Massive Jacko Robot Hotel Planned
Plans are accordingly afoot to build a futuristic hotel and casino in Las Vegas that would be patrolled by a giant Michael Jackson robot.
In 2007 the late King Of Pop commissioned a 50ft robotic him to roam the desert outside Las Vegas as a moving advert for a live residency he was planning in the city.
When the shows were scrapped Jacko's team started designing a hotel/casino that would be guarded by... said robot.

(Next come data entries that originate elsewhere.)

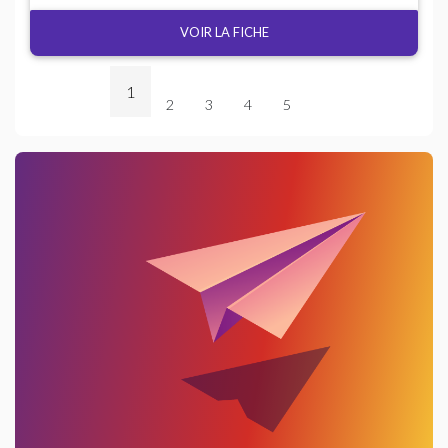
VOIR LA FICHE
1
2
3
4
5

HERE'S what it may look like.
Spector: "Prison Is Sh*t"
Music producer Phil Spector fears for his safety in prison because of all the "lowlife scumbags, gangsters and Manson types" with whom he is now sharing his time. Perhaps if he got to know them better...?
Filthy Habit Does For Cradle Man
Cradle Of Filth had to cut short their set at Saturday's Bloodstock Festival when guitarist Paul Allender was knocked unconscious by... a giant gobstopper thrown from the crowd.
Weller And Children Destitute And Starving On Streets
Paul Weller could be reforming The Jam according to rumours, as he has finally buried the hatchet with bassist Bruce Foxton.
After years of not speaking, Weller has reportedly asked Foxton to join him in the studio to "work on some ideas".
Weller's last words on a possible Jam reunion in 2006 were: "Me and my children would have to be destitute and starving in the gutter before I'd even consider that."
Bono/Edge Incredibly Bored
They don't need the cash as they've just embarked on probably the biggest world tour of all time, so what other reason could Bono and The Edge have for composing a load of tunes foor the upcoming Spiderman musical?
Clearly they are jealous of bandmates Adam Clayton and Larry Mullen's attempt to soundtrack a sh*t Batman film in the 90s.
"It touches on opera, it touches on rock 'n' roll. There are some real character driven songs as well, very unusual song types for us," said The Edge, before adding, not at all prophetically, "Most musicals are really pants."